**What needs to be done:** Retype the lines from the one containing "NAJNOVIJE NAGRADNE IGRE" up to and including the one containing "mas de vídeo, controle de", leaving out the pictures.

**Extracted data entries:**
********

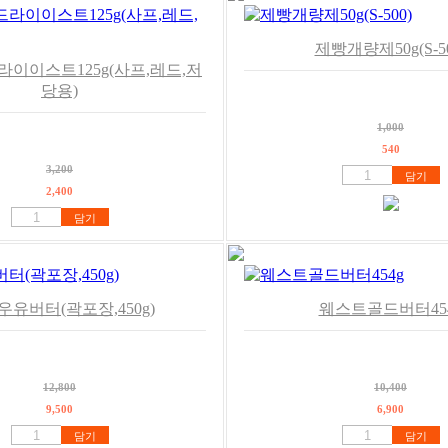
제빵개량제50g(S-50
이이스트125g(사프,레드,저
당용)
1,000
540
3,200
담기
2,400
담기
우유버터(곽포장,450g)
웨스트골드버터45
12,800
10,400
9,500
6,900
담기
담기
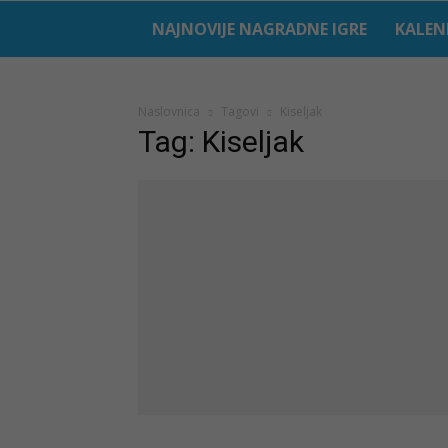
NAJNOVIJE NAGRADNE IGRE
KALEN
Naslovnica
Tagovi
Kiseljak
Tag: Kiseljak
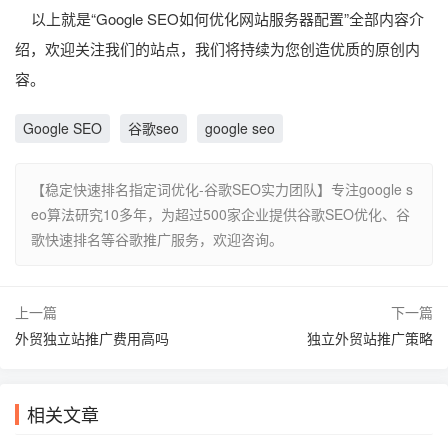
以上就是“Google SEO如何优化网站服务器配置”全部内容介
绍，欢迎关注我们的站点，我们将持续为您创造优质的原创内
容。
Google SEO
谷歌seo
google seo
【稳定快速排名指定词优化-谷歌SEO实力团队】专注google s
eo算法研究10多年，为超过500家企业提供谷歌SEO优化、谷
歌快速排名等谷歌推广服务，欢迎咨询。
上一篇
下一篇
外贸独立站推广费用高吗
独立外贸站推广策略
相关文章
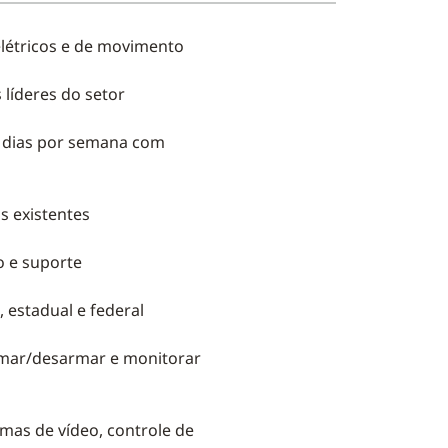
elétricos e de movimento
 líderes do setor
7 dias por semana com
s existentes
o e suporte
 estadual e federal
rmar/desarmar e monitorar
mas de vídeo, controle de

********

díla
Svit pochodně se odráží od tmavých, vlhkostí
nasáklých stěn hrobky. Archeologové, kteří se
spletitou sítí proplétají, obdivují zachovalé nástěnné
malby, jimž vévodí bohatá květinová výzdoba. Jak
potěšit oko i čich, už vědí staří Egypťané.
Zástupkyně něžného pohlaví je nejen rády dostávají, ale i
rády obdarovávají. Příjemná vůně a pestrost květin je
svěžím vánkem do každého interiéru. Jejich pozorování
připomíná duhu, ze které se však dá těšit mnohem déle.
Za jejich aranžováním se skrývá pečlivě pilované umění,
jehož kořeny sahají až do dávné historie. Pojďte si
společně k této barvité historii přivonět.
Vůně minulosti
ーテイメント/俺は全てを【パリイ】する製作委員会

********

**Answer:**
NAJNOVIJE NAGRADNE IGRE
KALEN
Naslovnica
Tagovi
Kiseljak
Tag: Kiseljak
以上就是“Google SEO如何优化网站服务器配置”全部内容介
绍，欢迎关注我们的站点，我们将持续为您创造优质的原创内
容。
Google SEO
谷歌seo
google seo
【稳定快速排名指定词优化-谷歌SEO实力团队】专注google s
eo算法研究10多年，为超过500家企业提供谷歌SEO优化、谷
歌快速排名等谷歌推广服务，欢迎咨询。
上一篇
下一篇
外贸独立站推广费用高吗
独立外贸站推广策略
相关文章
elétricos e de movimento
 líderes do setor
7 dias por semana com
s existentes
o e suporte
 estadual e federal
rmar/desarmar e monitorar
mas de vídeo, controle de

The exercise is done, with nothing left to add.